The interesting parts are not at the boxes — they're at the arrows:

  • The threshold is a calibration problem. Too low = alert fatigue. Too high = miss the things you actually care about. Probably needs to be learned per-scene, conditioned on time-of-day, occupant, etc.
  • The metric matters enormously. L2 in latent space treats all dimensions equally; a knife on the floor and a shadow on the floor produce comparable L2 surprise but very different meaningful surprise. You probably want a metric weighted by downstream task or by concept salience.
  • The verbalizer's prior matters too. Most surprise events are uninteresting (lighting flicker, someone walked through). The verbalizer needs an implicit "what's worth saying" filter — closer to a journalism model than a captioning model.

The deep version: surprise as the only signal

The really clean framing — straight from predictive coding / free-energy literature:

Action and attention are both consequences of minimizing prediction error. Speech is one form of action. A proactive VLM speaks when prediction error exceeds a learned threshold.

In this framing the system has no objectives other than predicting its own next latent. Everything else — anomaly detection, alerting, captioning — is downstream of the same signal.

It's a strong claim, and I'm not sure it survives scrutiny in practice. But the elegance is real: every existing component (JEPA, continuous-time dynamics from blog 02, an LLM head, episodic memory) is already trained or trainable in the service of next-latent prediction. There's no extra "anomaly head" to engineer.

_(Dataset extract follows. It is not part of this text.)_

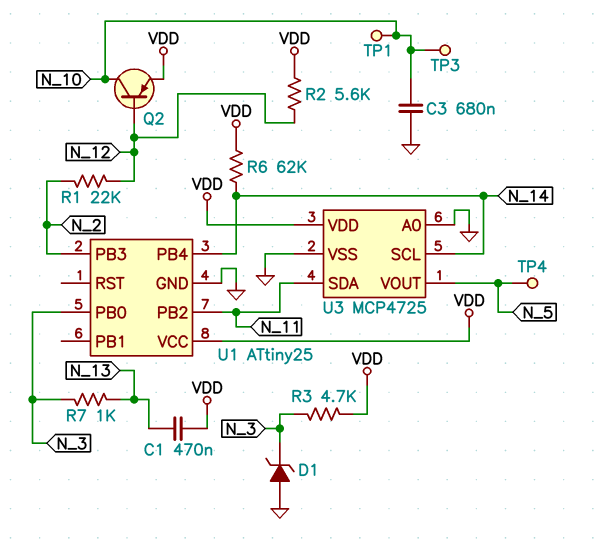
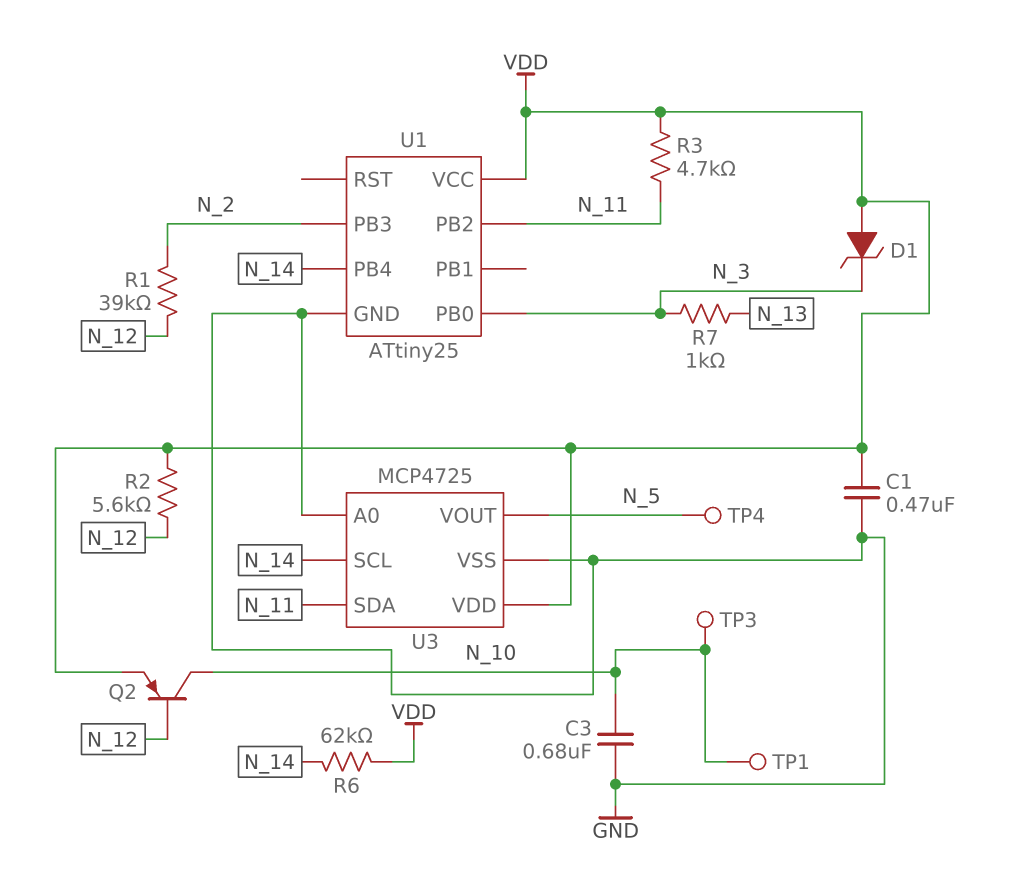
C1: 470nF (N_13, VDD) -> 470nF (GND, VDD)
D1: zener (A GND, K N_3) -> zener (A VDD, K N_3)
R1: 22k (N_2, N_12) -> 39k (N_2, N_12)
R3: 4.7k (N_3, VDD) -> 4.7k (N_11, VDD)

Failure modes to take seriously

  • Alert fatigue. Most of life is "anomalies" by any naive surprise metric. Lighting, weather, normal motion variance. The first 10× more "proactive alerts" you generate, the less anyone reads them. This is a signal-to-noise problem before it's a modeling problem.
  • Ontology drift. "Normal for this scene" needs to update — a new baby in the family, a renovation, seasonal change. But it can't update so fast that genuinely novel threats get absorbed into the new normal in two weeks. Catastrophic forgetting of safety.
  • Coverage of the long tail. Surprise-based triggering inherits all of CLIP's blind spots. If the vision encoder has never seen a particular hazardous object class, "high surprise" means nothing — it just routes to a verbalizer that doesn't have the word either.
  • Adversarial normalcy. A scene operator who wants to evade detection can drift the baseline gradually until something dangerous looks normal. Surprise-based systems need adversarial robustness baked in, not bolted on.

The thesis

The proactive VLM isn't a new architecture so much as wiring a verbalizer onto the surprise signal of a predictive world model. The hard problems are calibration, scene-conditional priors, and adversarial robustness — not "do we even know how to build it."